═════ Text passage ═════

Hi everyone!
I look forward to implement the technique described in this Article, which looks fine by itself, but I got some questions about the implementation details.
First of all, the general idea seems to be that you have one big Vertex- and one big Indexbuffer to work with. You then put every mesh you want to be rendered in there and store the offsets and index-counts in an other datastructure which goes together with the instance-data into another buffer.
Then all you need to do is to issue a call to something like DrawInstanced, with the maximum amount of indices a mesh in the buffer has, and walk the instance-data buffer to get the actual vertexdata from the buffers.
If the mesh uses less indices as we told the Draw-Call, it says one should just use degenerate triangles and keep an eye on the vertexcounts.
Now, the article gives us a scenario about rendering a forest, with different types of trees and LOD-levels.
- #1: Why even bother with LODs, when we draw everything with the same vertex/index-count anyways?
- Idea: Use multiple instance-buffers with different ranges of vertex/index-counts and use more DrawCalls instead of wasting time on drawing overhead vertices on simple LOD-levels.
Next problem is about the updating of the instance-buffer. Since of course we want some frustum-culling or moving objects if we are drawing a huge forest, we would need to do that every frame. The Article suggests that one should keep a CPU-copy of the data in the buffer and if something changes, just copy everything over again.
- #2: Wouldn't that take a huge impact on performance if we have to copy thousands of matrices to the GPU every frame? Also I'm pretty sure you would hit a GPU-sync point when doing this the naive way.
- Idea: I haven't looked to deep into them yet, but couldn't you update a single portion of the buffer by using a compute-shader or just do the full frustum-culling on the GPU? If not, there are those Map-Modes (other than WRITE_DISCARD) worth a shot where the data stays to update only single objects? Or do I just throw this into an other thread, use doublebuffering to help with sync-points and forget about it?
The last question is regarding textures. I assume that in the article the textures are all of the same size, which makes it easy to put them all into a TextureArray, as the Author is doing at least.

═════ Data below ═════

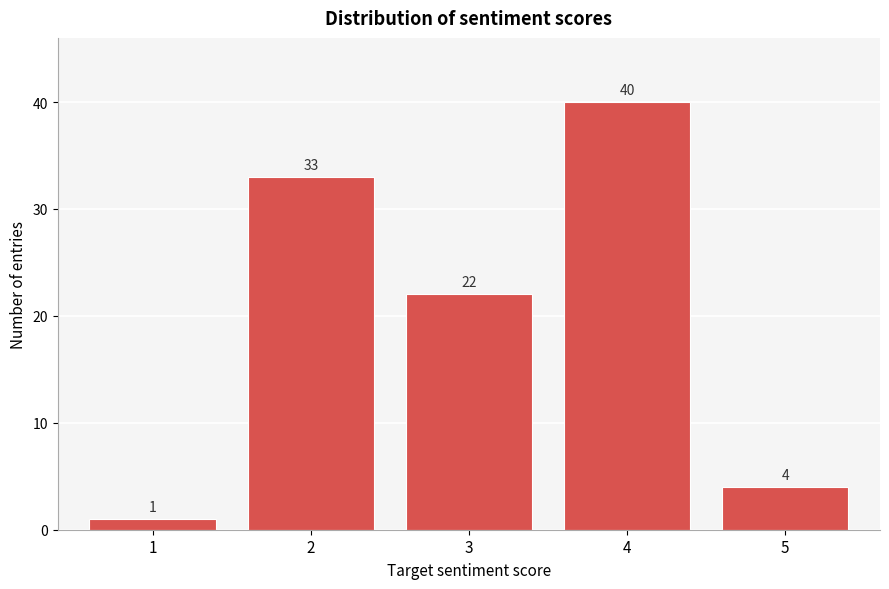

Which range on the x-axis has the tallest bar?

3.5 to 4.5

═════

> _What is expected_:
Answer these questions from the forum post about instanced rendering with one big vertex and index buffer:
(a) Which draw call does the post say to issue, and with what index count?
(b) What scenario does the article give as its example?
(c) Why does the post's author assume the textures can all go into a TextureArray?

> _Result for this exercise_:
(a) Something like DrawInstanced, with the maximum amount of indices a mesh in the buffer has.
(b) Rendering a forest, with different types of trees and LOD-levels.
(c) Because the author assumes the textures in the article are all of the same size.